# tripwire decent policy

## kamikaze04

Hello everybody,

I've just installed a server witch gentoo with tripwire. I've realized that the twpol.txt is from Red Hat, tha's why i get a lot of fails when it doesn't find some files.

I've only found one tripwire policy from a few years in bugzilla, and i would like to know if any of you could share with me and the comuty his twpol.txt. 

Thanks everybody!!

----------

## ter_roshak

 *kamikaze04 wrote:*   

> Hello everybody,
> 
> I've just installed a server witch gentoo with tripwire. I've realized that the twpol.txt is from Red Hat, tha's why i get a lot of fails when it doesn't find some files.
> 
> I've only found one tripwire policy from a few years in bugzilla, and i would like to know if any of you could share with me and the comuty his twpol.txt. 
> ...

 

Here's a link to a script that I created to modify the Red Hat policy to a Gentoo machine based on the applications that you have installed.

----------

## kamikaze04

Soryy but i think that the script is not working properly, because it doesn't write any new config.

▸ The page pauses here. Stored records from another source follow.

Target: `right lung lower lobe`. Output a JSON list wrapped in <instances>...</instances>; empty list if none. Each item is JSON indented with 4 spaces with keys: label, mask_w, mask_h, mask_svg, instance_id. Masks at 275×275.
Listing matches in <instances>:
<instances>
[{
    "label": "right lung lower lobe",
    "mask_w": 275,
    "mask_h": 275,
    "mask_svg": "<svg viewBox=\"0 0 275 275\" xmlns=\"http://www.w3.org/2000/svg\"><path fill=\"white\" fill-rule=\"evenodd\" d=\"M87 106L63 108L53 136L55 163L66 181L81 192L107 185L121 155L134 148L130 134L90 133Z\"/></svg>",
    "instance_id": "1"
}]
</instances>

About the script, if i don't understand it in a bad way, it comments the lines that make reference of a file that doesn't exist in my system, ok? Ok, it solves the problem about the thousands of errors, but it doesn't solve the problem to monitor all my files.

Thanks anyway.

Any other wants to help?

----------

## ter_roshak

 *kamikaze04 wrote:*   

> Soryy but i think that the script is not working properly, because it doesn't write any new config.
> 
> About the script, if i don't understand it in a bad way, it comments the lines that make reference of a file that doesn't exist in my system, ok? Ok, it solves the problem about the thousands of errors, but it doesn't solve the problem to monitor all my files.
> 
> Thanks anyway.
> ...

 

Did you copy the new_twpol.txt file to twpol.txt?

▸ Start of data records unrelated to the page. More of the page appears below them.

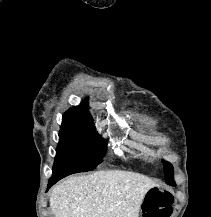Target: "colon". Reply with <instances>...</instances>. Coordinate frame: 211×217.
<instances>
[{
    "instance_id": "1",
    "label": "colon",
    "mask_w": 211,
    "mask_h": 217,
    "mask_svg": "<svg viewBox=\"0 0 211 217\" xmlns=\"http://www.w3.org/2000/svg\"><path fill=\"white\" fill-rule=\"evenodd\" d=\"M172 195L164 190L151 189L144 202V217H169L172 212Z\"/></svg>"
}]
</instances>
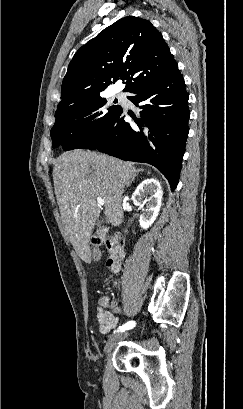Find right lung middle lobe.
Returning <instances> with one entry per match:
<instances>
[{"label":"right lung middle lobe","instance_id":"dd1d6c3e","mask_svg":"<svg viewBox=\"0 0 243 409\" xmlns=\"http://www.w3.org/2000/svg\"><path fill=\"white\" fill-rule=\"evenodd\" d=\"M106 103V99L99 96L57 109L50 132L52 147L62 146L65 151L75 149L87 136L108 126L121 106H107Z\"/></svg>","mask_w":243,"mask_h":409}]
</instances>
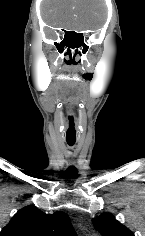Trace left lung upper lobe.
<instances>
[{
	"label": "left lung upper lobe",
	"mask_w": 145,
	"mask_h": 236,
	"mask_svg": "<svg viewBox=\"0 0 145 236\" xmlns=\"http://www.w3.org/2000/svg\"><path fill=\"white\" fill-rule=\"evenodd\" d=\"M93 224L102 236H134V233L118 222L110 213L93 218Z\"/></svg>",
	"instance_id": "obj_1"
}]
</instances>
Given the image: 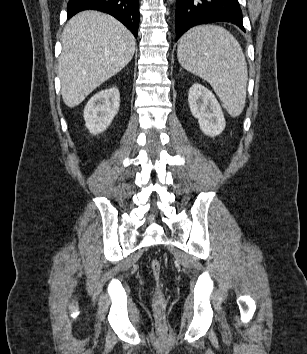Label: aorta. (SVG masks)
<instances>
[{
    "mask_svg": "<svg viewBox=\"0 0 307 354\" xmlns=\"http://www.w3.org/2000/svg\"><path fill=\"white\" fill-rule=\"evenodd\" d=\"M170 3H172L174 0H168Z\"/></svg>",
    "mask_w": 307,
    "mask_h": 354,
    "instance_id": "obj_1",
    "label": "aorta"
}]
</instances>
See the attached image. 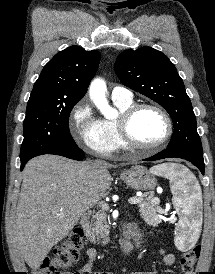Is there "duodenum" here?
Here are the masks:
<instances>
[{
	"instance_id": "410a0bca",
	"label": "duodenum",
	"mask_w": 215,
	"mask_h": 274,
	"mask_svg": "<svg viewBox=\"0 0 215 274\" xmlns=\"http://www.w3.org/2000/svg\"><path fill=\"white\" fill-rule=\"evenodd\" d=\"M89 223V215L88 214H83L80 219H79V224L82 230H86L87 226ZM118 253L121 256L127 255L131 249H132V242L128 236H126L123 241L118 245L117 247Z\"/></svg>"
}]
</instances>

The whole point to this script is only to modify the Red Hat configuration.  You could then add the additional files that you want to monitor.

----------

## shimbob

trying to use it to comment out the non-existing files, but it's just spinning its wheels. it's sitting there at 99+% cpu, but nothing's being writen to new_twpol.txt.

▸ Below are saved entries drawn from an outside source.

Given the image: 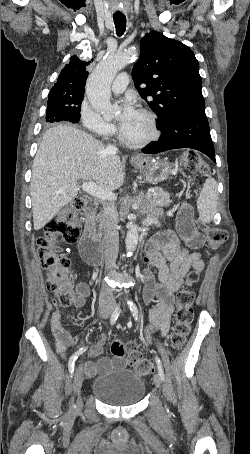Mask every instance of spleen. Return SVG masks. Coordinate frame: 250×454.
Returning <instances> with one entry per match:
<instances>
[{
	"instance_id": "3e777b00",
	"label": "spleen",
	"mask_w": 250,
	"mask_h": 454,
	"mask_svg": "<svg viewBox=\"0 0 250 454\" xmlns=\"http://www.w3.org/2000/svg\"><path fill=\"white\" fill-rule=\"evenodd\" d=\"M217 204V182L214 178L209 177L206 179L197 200V209L201 223L206 224L212 221L216 213Z\"/></svg>"
}]
</instances>
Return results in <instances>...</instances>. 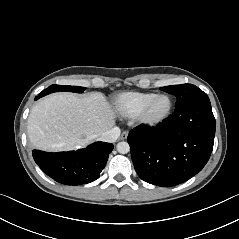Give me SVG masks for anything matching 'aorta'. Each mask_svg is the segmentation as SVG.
Instances as JSON below:
<instances>
[{
  "label": "aorta",
  "mask_w": 239,
  "mask_h": 239,
  "mask_svg": "<svg viewBox=\"0 0 239 239\" xmlns=\"http://www.w3.org/2000/svg\"><path fill=\"white\" fill-rule=\"evenodd\" d=\"M117 151L120 153V154H126L130 151V146L127 142H119L117 144Z\"/></svg>",
  "instance_id": "762f6f07"
}]
</instances>
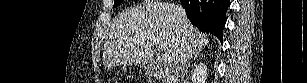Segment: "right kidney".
<instances>
[{
	"label": "right kidney",
	"instance_id": "right-kidney-1",
	"mask_svg": "<svg viewBox=\"0 0 307 83\" xmlns=\"http://www.w3.org/2000/svg\"><path fill=\"white\" fill-rule=\"evenodd\" d=\"M207 78V66L204 63L198 64L192 74V83H205Z\"/></svg>",
	"mask_w": 307,
	"mask_h": 83
}]
</instances>
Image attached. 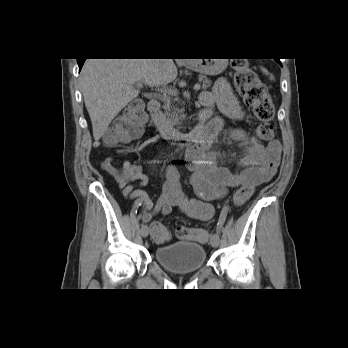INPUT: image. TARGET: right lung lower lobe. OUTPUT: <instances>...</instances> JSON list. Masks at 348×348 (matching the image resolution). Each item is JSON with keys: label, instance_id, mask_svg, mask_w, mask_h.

Inserted some extra print calls, it seems that this line:

            if (m{^\s+/\w}) {

is never true and it never searches.

(I'm not that fluent in perl)

----------

## tomd2004

It seems the problem with the above script is just the way it has been formatted on the page. By viewing the source to the blog i've managed to extract the correct script, which is;

```

#!/usr/bin/perl

## Author:  Joshua M. Miller

# Date:    08/26/2004

#

# Purpose:  To automate the configuration of the tripwire policies.

#

use strict;

my $file = "/etc/tripwire/twpol.txt" ;

my $new_file = "/etc/tripwire/new_twpol.txt" ;

print "Opening $file\n\n" ;

open INFILE, $file or die "Can't open input file : $!" ;

open OUTFILE, ">$new_file" or die "Can't open output file: $!" ;

print "Processing the current tripwire config file...\n" ;

while (<INFILE>) {

# If it is a file that requires checking, check it to see if the file is on this system

# If the line begins with a /, then we know it needs to be checked

# If the file is not on this system, comment it out

       if (m{^\s+/\w}) {

               # Take the file's path from the line

               my @tst_file = split(/\s+/,$_) ;

               # Check to see if the file exists

               unless ( -e $tst_file[1] ) {

                       $_ = "#" . $_ ;

               }

# Debug, print results

               print "Result:  $tst_file[1]\n" ;

# Test - print this section to the outfile

#               print OUTFILE "$tst_file[1]\n" ;

       }

# Write the line to the new file

print OUTFILE "$_" ;

}

close INFILE ;

close OUTFILE ;

```

Nice script, works well for me.

Hope this helps.

----------

## outspoken

beautiful, thanks!

----------

## cboldt

A bash script that writes a twpol.txt from scratch, rather than removing extraneous lines from an existing RedHat-centric policy file, is available in the "mktwpol" package.  mktwpol.sh searches the installed packages database, and writes tripwire policy based on the confluence of packages listed (in mktwpol) and packages found on a given system.  The resulting policy file also has some catchall rules that will trigger alarms for files installed/changed by packages that are not in mktwpol's list of packages. 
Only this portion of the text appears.